§ WHAT YOU NEED TO DO:
**A)** In the mailing-list post on licensing below, what price does the writer suggest for the discounted license?
**B)** List every license type that the mailing-list post on licensing below proposes.
**C)** Continue the mailing-list post on licensing below from the point where it stops.

§ EXERCISE PASSAGE:
►
Suggestion: Non-Appbuilding Community Edition

Dan Brown daniel at digitalfauna.io
Sun Sep 5 07:01:26 EDT 2021


There will always be a subset of people that will circumvent paying for
software. I'm not convinced an endless battle trying to prevent misuse is
worth the cost of hampering the onboarding experience for new customers.
Unless you've cornered the market you really can't afford to be user
hostile.

Personally would keep it simple and have 3 licenses with no platform
restrictions

- Evaluation license (free)
Nag screen with 5-10 second timeout in IDE and standalones (show periodic
nag screens if the gui is hidden etc)

- Discounted license ( $80 ish, 1 full version cycle)
For non commercial use

- Commercial license (1 full version cycle)
For commercial use


I'd also get rid of any existing lifetime and lock in licenses (sorry, time
to clean house)

And I wouldn't advertise or offer any special behind the scenes deals with
support (sorry, that will just antagonise the paying user base)

Introduce breaking changes when it's necessary to move the language forward

On Sun, 5 Sep 2021, 08:57 J. Landman Gay via use-livecode, <
use-livecode at lists.runrev.com> wrote:

> You wouldn't necessarily even need that much. Tell them to install the
> free
> version and open your stack from the File menu. It isn't an app but they'd
> have all the capabilities.
◄
§ DATASET EXTRACT:
►
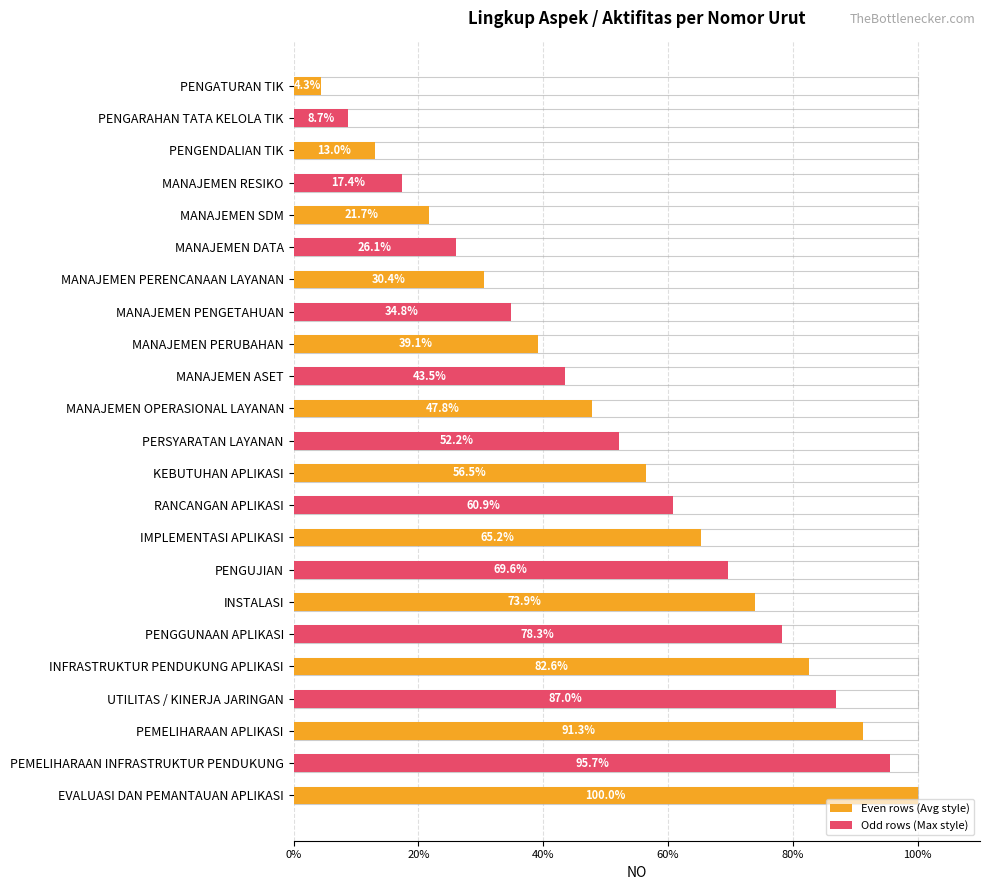

True or false: the data shows 22.3 at IMPLEMENTASI APLIKASI.

False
◄
§ RESPONSE LIST:
**A)** About $80, covering one full version cycle.

**B)** Evaluation license (free); discounted license; commercial license.

**C)**
> --
> Jacqueline Landman Gay | jacque at hyperactivesw.com
> HyperActive Software | http://www.hyperactivesw.com
> On September 4, 2021 7:53:43 PM Alex Tweedly via use-livecode
> <use-livecode at lists.runrev.com> wrote:
>
> > On 04/09/2021 15:36, David Bovill via use-livecode wrote:
> >> So the question here is why not do the same here - keep a
> free-to-develop
> >> “trial version” without the compilation framework and tools. I’m
> curious to
> >> the reasoning. The cynic in me would say that the assumption is that
> there
> >> are too few developers in this (non-game) market who would need the
> >> compilation / stand-alone-builder functions - so while game developers
> and
> >> companies might pay for commercial Unity 3D licenses - that is not true
> for
> >> Livecode developers? I don’t / like / buy that argument - so I would
> love
> >> to here good reasons or not adopting a Unity 3D style licensing model?
> >
> > I'm not familiar with Unity - so I'll answer just from a LC perspective
> > (and in many ways just reinforce what Kevin said in his response to your
> > original suggestion).
> >
> > The problem with a free, no-app-builder version is that you can do so
> > much with it.
> >
> > You can make it easy (or even trivial) for anyone to install and run the
> > stacks you create.
> >
> > 0. Either create your stack as a plugin, or create a plugin which gives
> > a menu of apps to run.
> >
> > Then instruct your users to:
> >
> > 1. Install LC (free-to-develop). LC's installation process is almost
> > hands-free.
> >
> > 2. download/run a simple installer script or shell script which will put
> > a stack into the (default location for) the plugins folder.
> >
> > 3. Run the IDE.
> >
> > 4. Follow the 3-click instructions to change the setting to start this
> > plugin when LC starts up.
> >
> > and you're done. It's not 100% as simple to install as a built app, but
> > it's not rocket science.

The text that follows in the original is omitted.